Updates on DOD’s military-family moves
New complaint site, new contract ramps up, and an old contractor doesn’t get paid for work performed
DOD does logistics on a scale few other organizations touch with enormous capability and redundancy. Unfortunately there are also failures, including a seemingly growing problem with military housing and moves. Stars and Stripes recently reported the Pentagon has launched a website to track military housing issues, allowing service members and their families to submit feedback on their living conditions.
This follows years of inadequate oversight that led to serious problems such as pest infestations and mold. The feedback system aims to enhance the usual transparency and accountability, providing dissatisfied military families a single touchpoint to direct complaints. The site includes resources for submitting maintenance requests and initiating dispute resolution.
FedNewsNetwork reports that DOD is ready to start ramping up its new military-move contract. “The expansion of work under the up-to-$17.9 billion Global Household Goods contract (GHC), set for September, will mark DoD’s first attempt to use GHC beyond the short-distance, local moves it has been using to test the new program since April. ”

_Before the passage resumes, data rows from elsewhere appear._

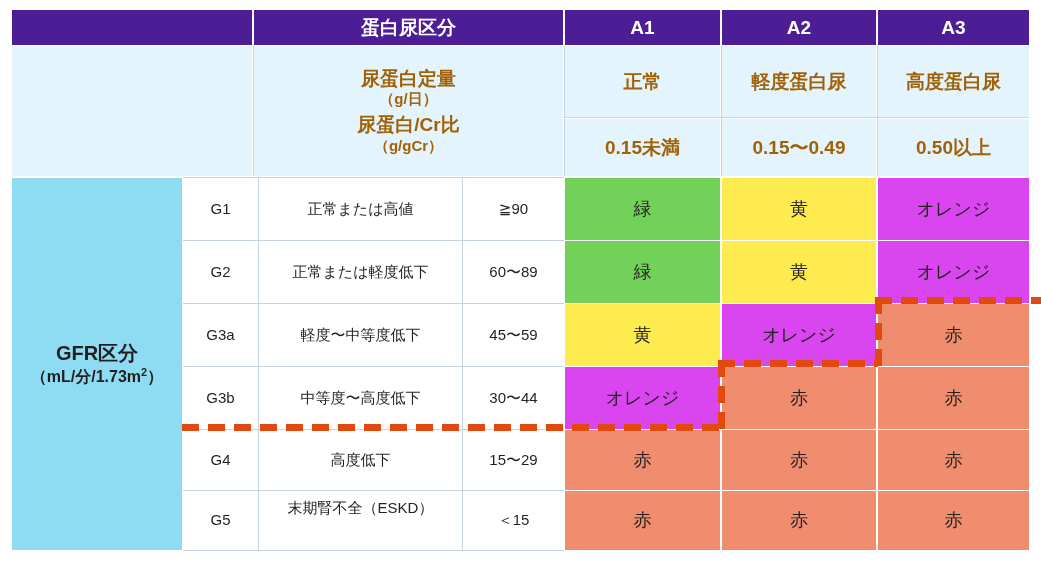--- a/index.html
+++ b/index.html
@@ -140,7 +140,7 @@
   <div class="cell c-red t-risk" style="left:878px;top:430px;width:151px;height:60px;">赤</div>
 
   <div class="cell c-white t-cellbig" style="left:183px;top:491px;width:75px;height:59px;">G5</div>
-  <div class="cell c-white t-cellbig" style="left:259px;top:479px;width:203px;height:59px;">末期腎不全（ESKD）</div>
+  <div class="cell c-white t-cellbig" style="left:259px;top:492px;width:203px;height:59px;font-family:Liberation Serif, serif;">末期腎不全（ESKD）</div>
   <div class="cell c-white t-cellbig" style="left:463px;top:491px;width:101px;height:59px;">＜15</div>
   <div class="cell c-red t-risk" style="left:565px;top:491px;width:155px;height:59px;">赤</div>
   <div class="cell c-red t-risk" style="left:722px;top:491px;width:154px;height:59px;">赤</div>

Why you file a claim even as you amicably work to get paid
Meanwhile, Platinum Services provided military moves to DOD via Army contract between 2010 and 2013. The company was unable to get paid for certain moves everyone agrees it conducted because DOD misplaced servicemembers’ orders authorizing the moves. Platinum worked with Army attempting to resolve this issues, including the following communications:
- 2012: More than 70 emails
- 2013: Over 60 emails
- 2014: 25 emails
- 2015: Approximately 134 emails
- 2016: Over 130 emails
- 2017: 54 emails
- 2018: More than 40 emails
Unfortunately, Platinum never submitted certified a claim as required by FAR § 33.207, and so the statute of limitations on nonpayment of the invoices expired. Platinum argued ASBCA should equitably toll the statute of limitation, but that requires willful misconduct to trick the other party into not filing certified claims, so Platinum will not be paid for these completed, accepted moves. Let this be a lesson to the trigger-shy:
It is well-established “[t]here is no . . . inconsistency between” the submission of a claim and “an expressed desire to continue to mutually work toward a claim’s resolution. [P]arties are not prevented or discouraged from settling their differences because the first written demand for payment as a matter of right that is not merely a routine request for payment is recognized and treated as a CDA ‘claim.’ If anything, such a rule promotes settlement by preventing procrastination.”
Whether this is a “win” for DOD is a more complicated question than ASBCA’s findings: the Pentagon let a new iteration of contracts for service-member moves that entangled contractors into Service Contract Act compliance, a slow-moving disaster everyone saw coming. Everyone now needs to row together to provide military families bare minimum service levels during their stressful, mission-mandated moves.